[Data pulled from a collection]
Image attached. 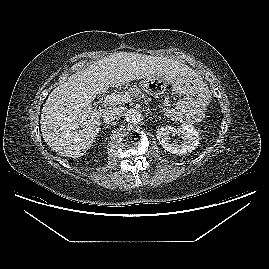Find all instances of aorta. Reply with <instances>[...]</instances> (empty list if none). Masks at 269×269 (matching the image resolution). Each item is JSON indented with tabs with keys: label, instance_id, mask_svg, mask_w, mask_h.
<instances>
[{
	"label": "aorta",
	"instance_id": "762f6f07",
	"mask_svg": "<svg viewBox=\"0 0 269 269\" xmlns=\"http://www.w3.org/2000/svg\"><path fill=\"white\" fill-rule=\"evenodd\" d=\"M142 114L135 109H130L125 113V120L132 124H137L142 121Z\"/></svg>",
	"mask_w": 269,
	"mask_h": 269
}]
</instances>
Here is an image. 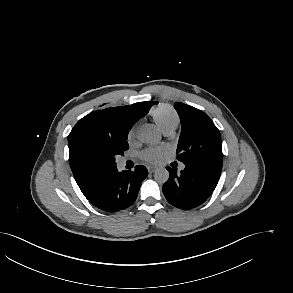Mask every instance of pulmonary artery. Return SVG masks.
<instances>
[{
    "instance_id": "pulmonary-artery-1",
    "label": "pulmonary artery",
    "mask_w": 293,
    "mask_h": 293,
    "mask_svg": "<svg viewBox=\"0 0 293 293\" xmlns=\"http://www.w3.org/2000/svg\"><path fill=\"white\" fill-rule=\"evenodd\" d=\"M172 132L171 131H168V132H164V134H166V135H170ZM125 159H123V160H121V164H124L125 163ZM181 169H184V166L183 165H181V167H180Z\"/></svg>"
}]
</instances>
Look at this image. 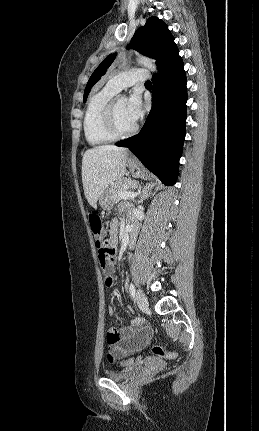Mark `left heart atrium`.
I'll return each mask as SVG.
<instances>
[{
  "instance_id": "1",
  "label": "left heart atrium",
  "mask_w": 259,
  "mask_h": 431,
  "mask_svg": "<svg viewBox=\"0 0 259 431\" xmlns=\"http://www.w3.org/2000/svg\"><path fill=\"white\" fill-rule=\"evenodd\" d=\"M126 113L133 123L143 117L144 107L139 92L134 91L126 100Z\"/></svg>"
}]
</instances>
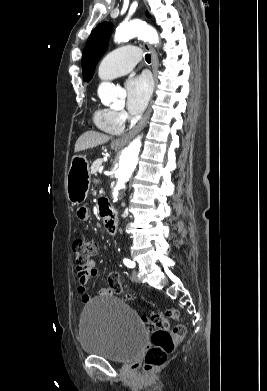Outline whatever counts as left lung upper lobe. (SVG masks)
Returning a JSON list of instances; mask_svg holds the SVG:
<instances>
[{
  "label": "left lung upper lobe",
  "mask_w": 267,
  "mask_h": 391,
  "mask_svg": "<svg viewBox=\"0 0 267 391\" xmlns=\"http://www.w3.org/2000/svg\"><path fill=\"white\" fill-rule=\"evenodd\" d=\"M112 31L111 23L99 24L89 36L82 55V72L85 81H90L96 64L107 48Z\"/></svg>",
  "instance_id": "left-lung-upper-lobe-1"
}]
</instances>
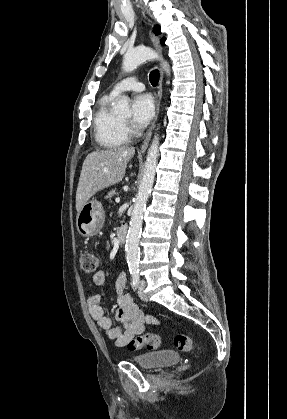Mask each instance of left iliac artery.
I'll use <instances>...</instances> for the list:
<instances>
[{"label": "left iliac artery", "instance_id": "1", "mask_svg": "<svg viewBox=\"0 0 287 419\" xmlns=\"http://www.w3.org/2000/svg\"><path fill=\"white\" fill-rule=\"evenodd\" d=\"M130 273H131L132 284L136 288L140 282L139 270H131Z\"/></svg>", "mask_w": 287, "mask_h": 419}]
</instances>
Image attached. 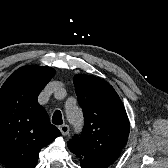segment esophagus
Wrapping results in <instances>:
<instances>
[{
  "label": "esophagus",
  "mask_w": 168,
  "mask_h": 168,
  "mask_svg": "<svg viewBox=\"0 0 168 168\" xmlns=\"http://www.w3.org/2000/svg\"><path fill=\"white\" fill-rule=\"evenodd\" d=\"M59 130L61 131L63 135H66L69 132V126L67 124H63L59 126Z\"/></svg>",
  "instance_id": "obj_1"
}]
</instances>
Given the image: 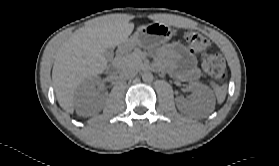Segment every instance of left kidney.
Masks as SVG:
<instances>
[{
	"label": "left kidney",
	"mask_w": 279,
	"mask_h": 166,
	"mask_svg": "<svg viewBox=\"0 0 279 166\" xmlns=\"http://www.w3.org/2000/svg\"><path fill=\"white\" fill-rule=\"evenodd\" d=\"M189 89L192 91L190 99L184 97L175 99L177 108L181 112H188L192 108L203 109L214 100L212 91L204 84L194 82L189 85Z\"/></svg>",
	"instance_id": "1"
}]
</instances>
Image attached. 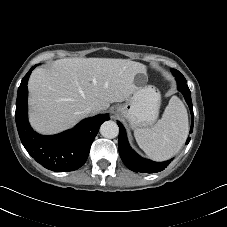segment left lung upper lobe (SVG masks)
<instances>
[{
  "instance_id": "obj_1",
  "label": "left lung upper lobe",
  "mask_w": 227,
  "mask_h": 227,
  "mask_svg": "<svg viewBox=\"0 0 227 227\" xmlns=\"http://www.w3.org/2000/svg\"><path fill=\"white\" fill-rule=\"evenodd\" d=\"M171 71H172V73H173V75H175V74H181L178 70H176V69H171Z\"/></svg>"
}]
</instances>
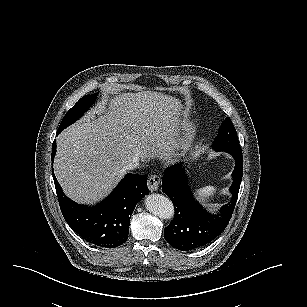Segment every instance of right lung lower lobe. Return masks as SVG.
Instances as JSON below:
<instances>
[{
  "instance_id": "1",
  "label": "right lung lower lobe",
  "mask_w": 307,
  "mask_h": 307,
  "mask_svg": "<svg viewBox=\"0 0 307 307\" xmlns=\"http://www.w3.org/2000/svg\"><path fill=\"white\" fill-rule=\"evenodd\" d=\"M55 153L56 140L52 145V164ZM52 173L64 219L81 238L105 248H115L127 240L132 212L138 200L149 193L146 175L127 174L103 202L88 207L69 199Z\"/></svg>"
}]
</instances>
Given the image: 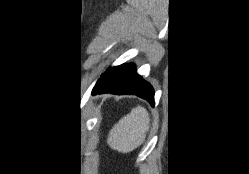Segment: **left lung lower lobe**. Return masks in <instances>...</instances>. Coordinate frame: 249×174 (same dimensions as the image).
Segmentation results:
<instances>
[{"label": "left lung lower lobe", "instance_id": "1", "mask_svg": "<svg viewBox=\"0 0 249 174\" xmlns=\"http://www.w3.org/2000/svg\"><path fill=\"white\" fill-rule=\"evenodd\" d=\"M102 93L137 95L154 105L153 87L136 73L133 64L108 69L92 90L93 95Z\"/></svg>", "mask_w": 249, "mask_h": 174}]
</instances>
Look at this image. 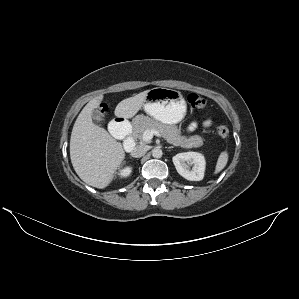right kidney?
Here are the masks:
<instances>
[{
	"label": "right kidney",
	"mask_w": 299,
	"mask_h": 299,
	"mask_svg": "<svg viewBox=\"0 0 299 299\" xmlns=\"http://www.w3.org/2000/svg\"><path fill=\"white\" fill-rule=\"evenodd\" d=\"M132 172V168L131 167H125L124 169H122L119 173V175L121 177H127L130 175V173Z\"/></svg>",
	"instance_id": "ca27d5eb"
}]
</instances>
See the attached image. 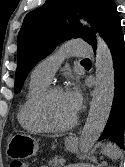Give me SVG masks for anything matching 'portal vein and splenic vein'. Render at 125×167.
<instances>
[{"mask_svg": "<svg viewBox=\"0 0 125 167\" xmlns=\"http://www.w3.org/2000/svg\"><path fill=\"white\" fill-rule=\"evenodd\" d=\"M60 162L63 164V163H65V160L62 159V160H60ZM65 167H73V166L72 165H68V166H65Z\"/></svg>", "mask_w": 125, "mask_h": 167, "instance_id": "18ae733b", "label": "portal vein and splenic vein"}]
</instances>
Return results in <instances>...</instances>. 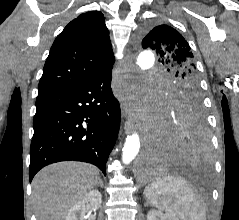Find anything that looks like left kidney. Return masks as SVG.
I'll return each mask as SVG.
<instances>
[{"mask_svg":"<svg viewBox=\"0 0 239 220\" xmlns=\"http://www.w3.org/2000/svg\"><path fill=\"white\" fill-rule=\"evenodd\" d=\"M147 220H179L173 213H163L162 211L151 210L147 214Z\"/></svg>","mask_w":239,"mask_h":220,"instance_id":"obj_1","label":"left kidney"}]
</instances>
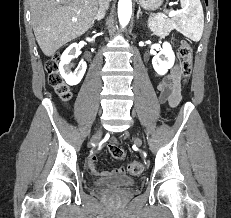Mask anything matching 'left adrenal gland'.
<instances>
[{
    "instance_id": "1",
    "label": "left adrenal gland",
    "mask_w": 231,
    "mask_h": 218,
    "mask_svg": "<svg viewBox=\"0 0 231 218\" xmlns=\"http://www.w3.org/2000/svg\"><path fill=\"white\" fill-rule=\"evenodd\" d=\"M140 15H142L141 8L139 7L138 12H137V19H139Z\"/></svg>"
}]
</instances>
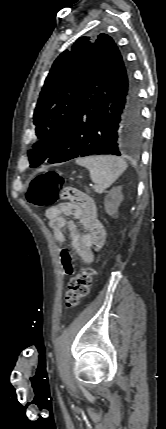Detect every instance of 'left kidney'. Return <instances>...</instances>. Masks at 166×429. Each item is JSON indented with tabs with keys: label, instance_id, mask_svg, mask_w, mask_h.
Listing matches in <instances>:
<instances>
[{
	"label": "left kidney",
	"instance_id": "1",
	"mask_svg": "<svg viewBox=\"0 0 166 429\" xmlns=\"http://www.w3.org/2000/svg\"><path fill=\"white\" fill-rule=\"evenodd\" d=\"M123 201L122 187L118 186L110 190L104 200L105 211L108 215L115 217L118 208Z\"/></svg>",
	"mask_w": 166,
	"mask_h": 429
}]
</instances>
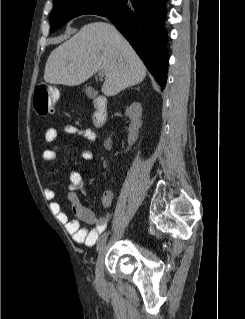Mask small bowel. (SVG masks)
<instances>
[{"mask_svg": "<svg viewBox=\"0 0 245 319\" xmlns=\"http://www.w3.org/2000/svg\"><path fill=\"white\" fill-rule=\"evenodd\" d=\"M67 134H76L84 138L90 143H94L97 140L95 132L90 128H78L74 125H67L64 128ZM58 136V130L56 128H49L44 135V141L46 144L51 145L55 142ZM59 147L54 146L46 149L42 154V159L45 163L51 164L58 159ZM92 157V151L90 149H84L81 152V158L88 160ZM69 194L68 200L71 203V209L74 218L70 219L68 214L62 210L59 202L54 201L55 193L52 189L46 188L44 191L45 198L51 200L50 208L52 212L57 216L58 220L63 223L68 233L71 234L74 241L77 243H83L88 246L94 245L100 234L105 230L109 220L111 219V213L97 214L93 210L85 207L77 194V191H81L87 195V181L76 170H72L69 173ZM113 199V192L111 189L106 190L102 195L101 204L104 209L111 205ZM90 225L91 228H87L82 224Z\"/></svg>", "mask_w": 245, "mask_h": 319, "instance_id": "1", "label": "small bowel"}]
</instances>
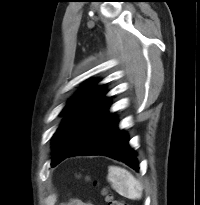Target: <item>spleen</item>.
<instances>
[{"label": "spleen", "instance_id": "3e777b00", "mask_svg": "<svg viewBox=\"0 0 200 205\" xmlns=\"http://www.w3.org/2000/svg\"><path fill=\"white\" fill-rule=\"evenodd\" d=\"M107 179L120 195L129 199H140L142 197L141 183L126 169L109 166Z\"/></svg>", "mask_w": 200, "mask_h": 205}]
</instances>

#### Task requirements
Can you extract, word for word, the stretch from the line containing "Mask anything matching 'left adrenal gland'." through the end of the records, leaving the pictures out of your answer?

#### Task answer
Mask anything matching 'left adrenal gland'.
<instances>
[{
    "instance_id": "1",
    "label": "left adrenal gland",
    "mask_w": 231,
    "mask_h": 218,
    "mask_svg": "<svg viewBox=\"0 0 231 218\" xmlns=\"http://www.w3.org/2000/svg\"><path fill=\"white\" fill-rule=\"evenodd\" d=\"M140 15H142L141 8L139 7L138 12H137V19H139Z\"/></svg>"
}]
</instances>
Detect every instance of 'left kidney'. Return <instances>...</instances>. Masks at 166×429. Each item is JSON indented with tabs with keys: label, instance_id, mask_svg, mask_w, mask_h.
Listing matches in <instances>:
<instances>
[{
	"label": "left kidney",
	"instance_id": "1",
	"mask_svg": "<svg viewBox=\"0 0 166 429\" xmlns=\"http://www.w3.org/2000/svg\"><path fill=\"white\" fill-rule=\"evenodd\" d=\"M123 201L122 187L118 186L110 190L104 200L105 211L108 215L115 217L118 208Z\"/></svg>",
	"mask_w": 166,
	"mask_h": 429
}]
</instances>
Mask small bowel. (SVG masks)
<instances>
[{"mask_svg": "<svg viewBox=\"0 0 245 319\" xmlns=\"http://www.w3.org/2000/svg\"><path fill=\"white\" fill-rule=\"evenodd\" d=\"M67 134H76L84 138L90 143H94L97 140L95 132L90 128H78L74 125H67L64 128ZM58 136V130L56 128H49L44 135V141L46 144L51 145L55 142ZM59 147L54 146L46 149L42 154V159L45 163L51 164L58 159ZM92 157V151L90 149H84L81 152V158L88 160ZM69 194L68 200L71 203V209L74 218L70 219L68 214L62 210L59 202L54 201L55 193L52 189L46 188L44 191L45 198L51 200L50 208L52 212L57 216L58 220L63 223L68 233L71 234L74 241L77 243H83L88 246L94 245L100 234L105 230L109 220L111 219V213L97 214L93 210L85 207L77 194V191H81L87 195V181L76 170H72L69 173ZM113 199V192L111 189L106 190L102 195L101 204L104 209L111 205ZM90 225L91 228H87L82 224Z\"/></svg>", "mask_w": 245, "mask_h": 319, "instance_id": "1", "label": "small bowel"}]
</instances>
Target: <item>spleen</item>.
<instances>
[{"label": "spleen", "instance_id": "3e777b00", "mask_svg": "<svg viewBox=\"0 0 200 205\" xmlns=\"http://www.w3.org/2000/svg\"><path fill=\"white\" fill-rule=\"evenodd\" d=\"M107 179L120 195L129 199H140L142 197L141 183L126 169L109 166Z\"/></svg>", "mask_w": 200, "mask_h": 205}]
</instances>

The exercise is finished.